Aha, interesting, thanks for that investigation @hhromic . In my opinion, parse_syslog should match the syslog source behavior and actually nest the fields (granted that this would be a breaking change).

The test @StephenWakely is referencing is in the syslog source. The .insert() calls seen there will interpret the .s as creating nested objects (the function takes a "path").

jszwedko commented 2 years ago

Opened https://github.com/vectordotdev/vector/issues/12431 to address the mismatch.

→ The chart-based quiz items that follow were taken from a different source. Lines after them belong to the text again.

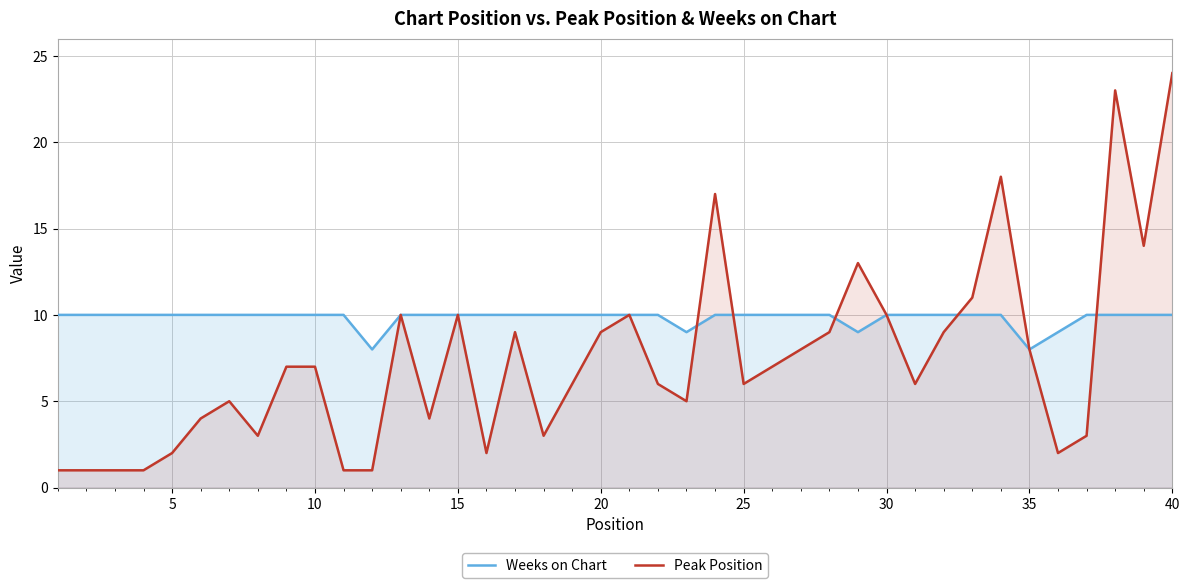

True or false: Weeks on Chart has more than 2 points higher than both neighbors.

False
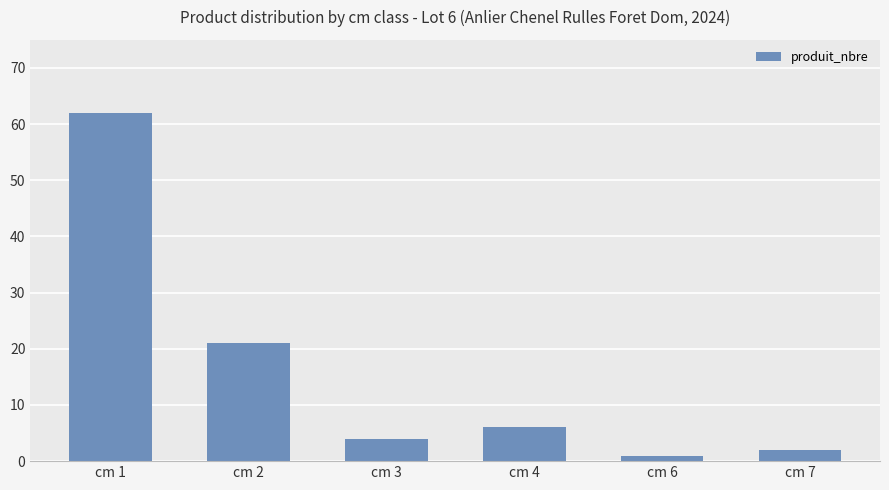

What is the approximate value at cm 1?

62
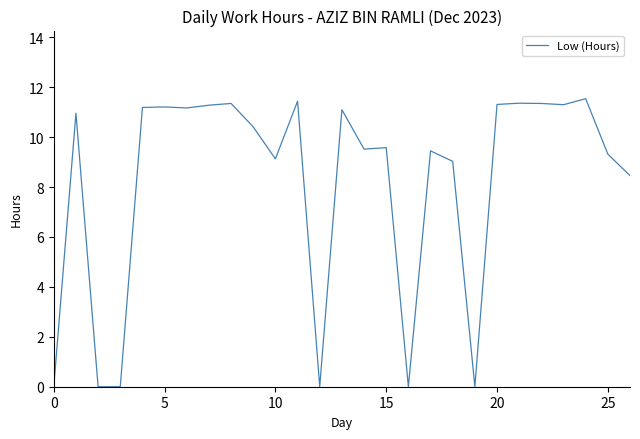

What is the difference between the maximum and minimum values?

11.5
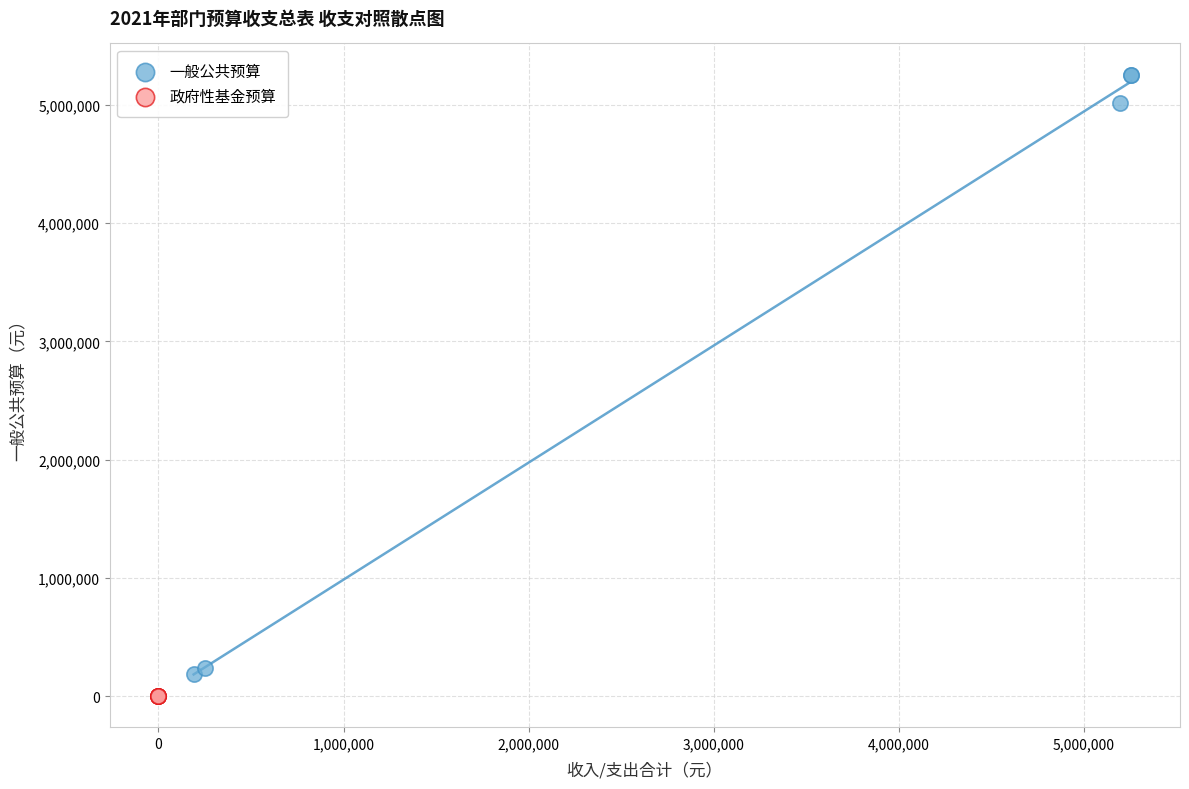

Which series contains the highest Y value?

一般公共预算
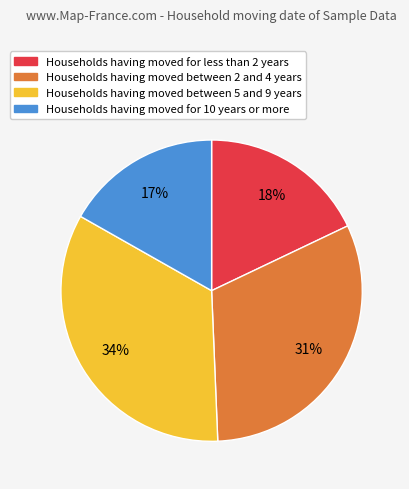

Is there any slice that represents more than half of the pie?

No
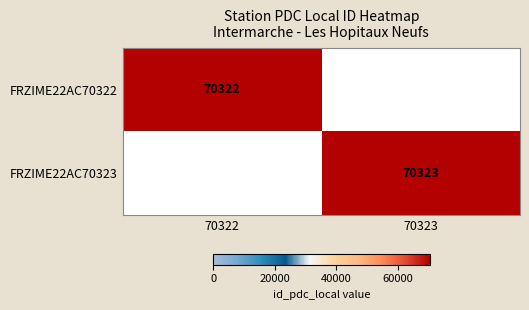

At how many categories does at least one series exceed 25814?

2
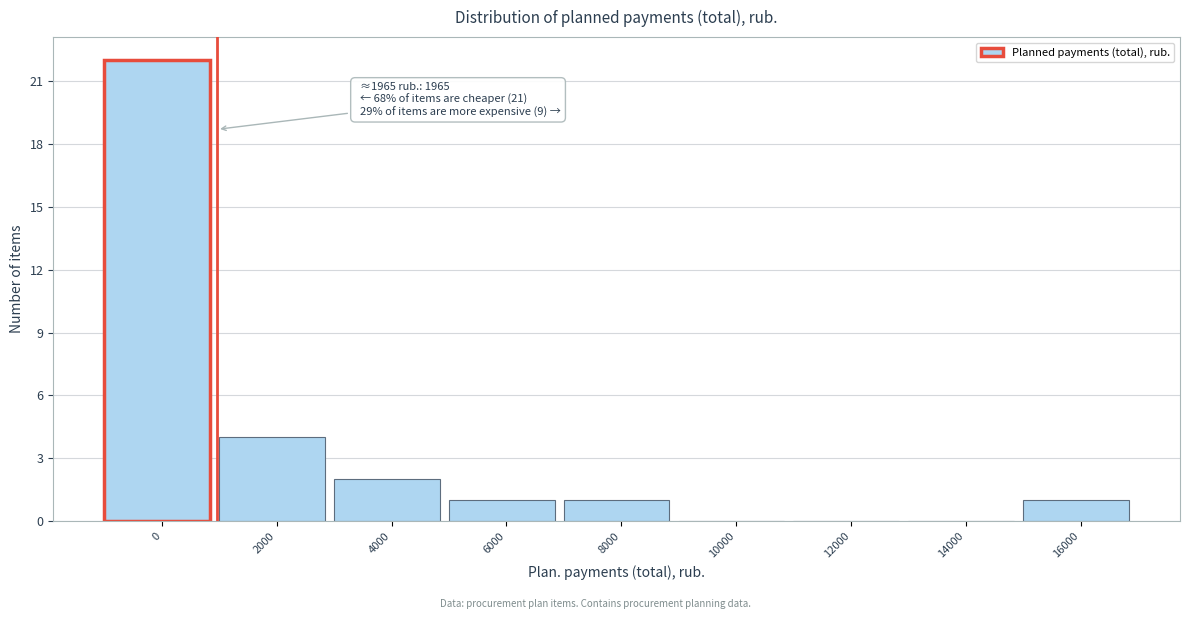

Reading right to left, what are all the values shown in this chart?

16000=1	14000=0	12000=0	10000=0	8000=1	6000=1	4000=2	2000=4	0=22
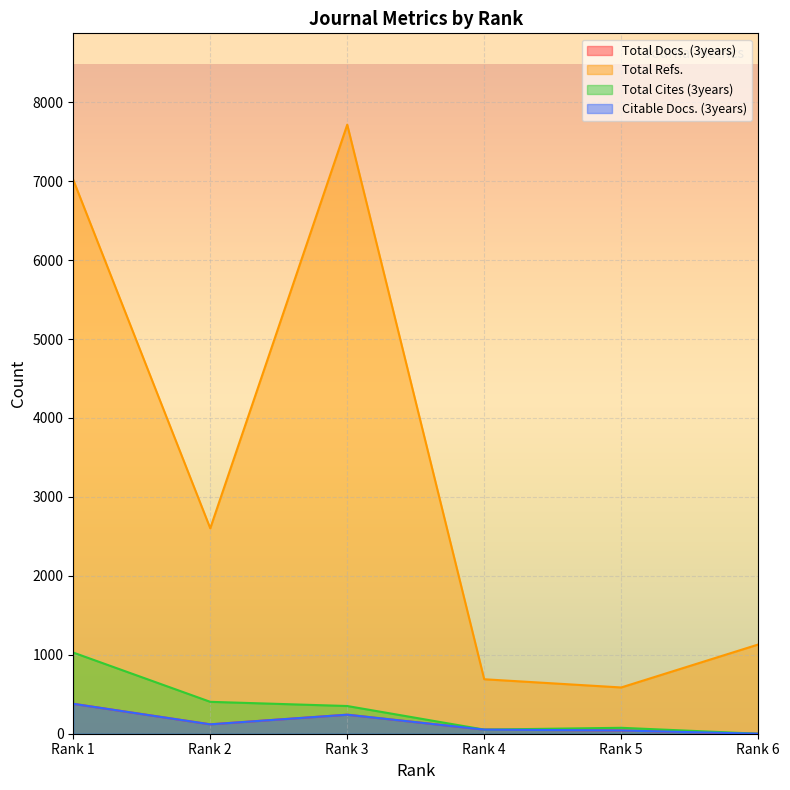

Count the number of data series in this chart.

4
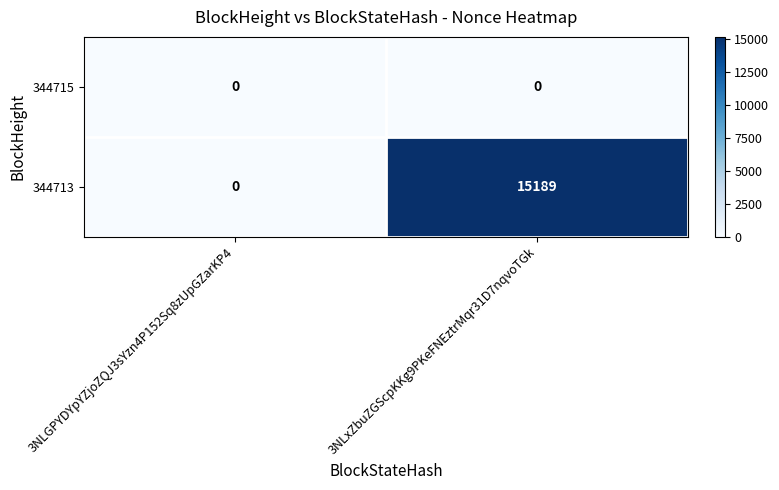

The value of 344713 at 3NLxZbuZGScpKKg9PKeFNEztrMqr31D7nqvoTGk is 15189. True or false?

True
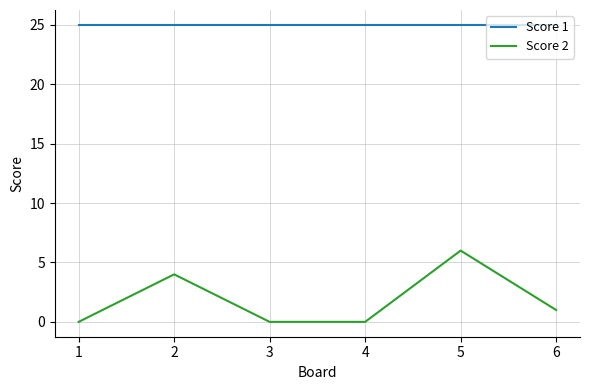

Reading right to left, extract all data points from this chart.

Score 1: 25	25	25	25	25	25
Score 2: 1	6	0	0	4	0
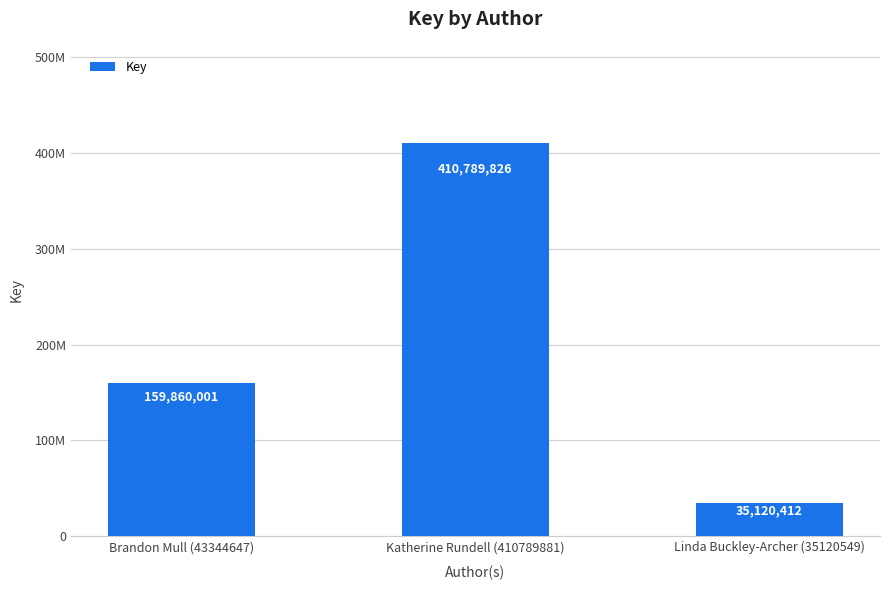

Reading left to right, transcribe all the data shown in this chart.

Brandon Mull (43344647)=159860001	Katherine Rundell (410789881)=410789826	Linda Buckley-Archer (35120549)=35120412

hhromic commented 2 years ago

In my opinion, parse_syslog should match the syslog source behavior and actually nest the fields (granted that this would be a breaking change).

If aligning the behaviour is the goal, it will be a breaking change one way or another :( Regarding which approach is desirable, is a good question. Perhaps "nested" is indeed more convenient/powerful, especially when iteration support lands and these keys can be easily iterated over/manipulated for.. reasons!

In the worst case, in VRL you can always obtain the flattened version with flatten() from the nested object (if needed).